Puasa Mutih

“Berat badan saya turun 17 kilogram,” ujarnya.

“Sakit apa?” tanya saya.

“Tidak sakit,” jawabnya.

Ia pun melirik istrinya. Seperti minta agar istrinya saja yang menjawab.

“Kami habis nglakoni,” ujar sang istri.

Sebagai orang Jawa saya pun segera tahu: apa itu nglakoni. Pasangan ini baru saja menjalani hidup tirakat cara Jawa. Tapi tirakat jenis apa? Puasa mutih? Ngrowot? Mendem? Atau apa?

“Kami baru selesai menjalani puasa mutih,” katanya.

“Berapa lama?” tanya saya.

“40 hari,” jawabnyi.

Ups… Makanya lama tidak terlihat.

Ups… Makanya kurus sekali.

Berarti selama 40 hari Aminarto dan suami tidak makan apa pun kecuali nasi putih atau ketela pohon. Tanpa lauk. Tanpa rasa. Tanpa apa pun.

“Kami pilih yang hanya makan singkong,” ujar Aminarto. Itu pun tidak boleh digoreng atau dibakar.
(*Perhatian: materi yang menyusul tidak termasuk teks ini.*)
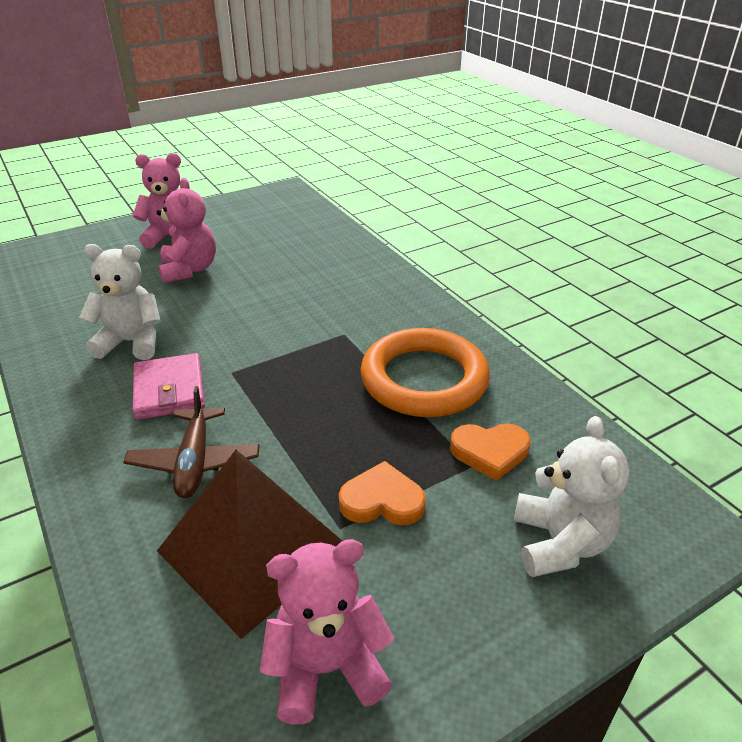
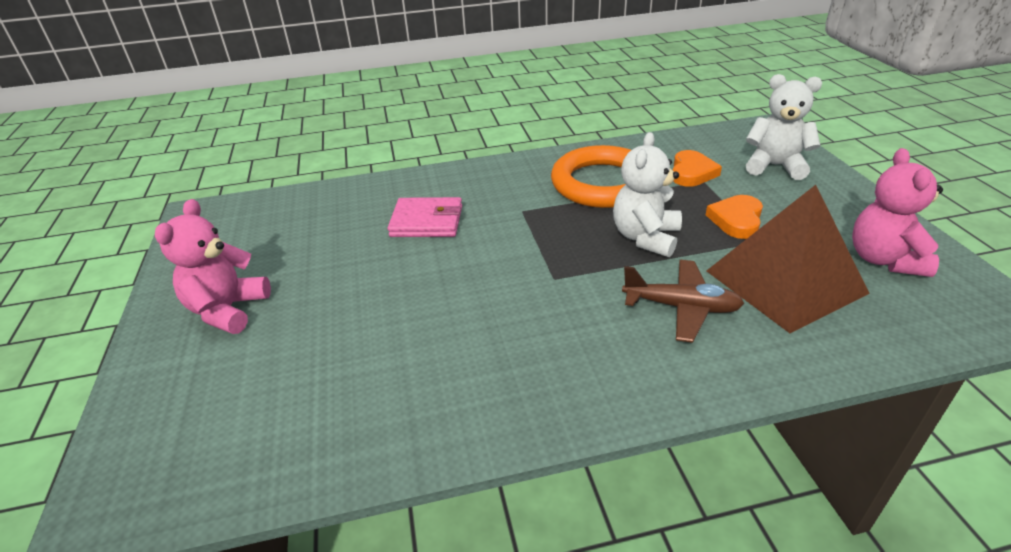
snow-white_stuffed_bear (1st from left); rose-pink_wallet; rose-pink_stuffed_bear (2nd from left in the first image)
Hanya boleh dikukus.

Seberapa banyak singkong yang mereka makan setiap hari?

“Sehari dua potong,” katanya.

Mula-mula bisa empat potong. Tapi setelah beberapa hari tidak bisa lagi sebanyak itu. Tenggorokannya tidak bisa lagi dilalui banyak singkong. Dua minggu terakhir hanya bisa makan dua potong itu.

Tapi boleh banyak minum. Hanya saja hanya boleh minum air putih. Tidak ada batas. “Awalnya saya bisa minum hampir dua liter,” ujar Aminarto. Lama-lama kemampuan itu berkurang sendiri. “Akhirnya tidak kuat lagi banyak minum,” tambahnya.

Dua minggu terakhir ia hanya bisa minum sedikit-sedikit. Total sehari sekitar setengah liter. “Lebih dari itu seperti ada penolakan dari dalam,” katanya.

Sepuluh hari pertama Aminarto dan istri masih bisa ikut senam. Masih bisa satu jam penuh nonstop. Mereka tidak pernah bercerita kalau lagi nglakoni mutih.

Lalu menghilang itu. “Saya tidak kuat lagi. Saya ganti jalan pelan. Tiap pagi. Di sekitar rumah saja,” katanya.

Sampai hari ke-40 ia masih tetap bisa mengerjakan pekerjaan rutin di rumah. Juga masih bisa membantu istrinya di bisnis spa.

Selama nglakoni itu tiap malam Aminarto juga harus menjalani ritual khusus: mandi tengah malam. Dimulai dengan mandi seperti biasa. Pakai sabun. Setelah itu diteruskan dengan cara mengucurkan air tepat di atas ubun-ubun. Sebanyak 100 gayung. Mengucurkannya juga harus pelan-pelan. Sambil terus menenangkan jiwa.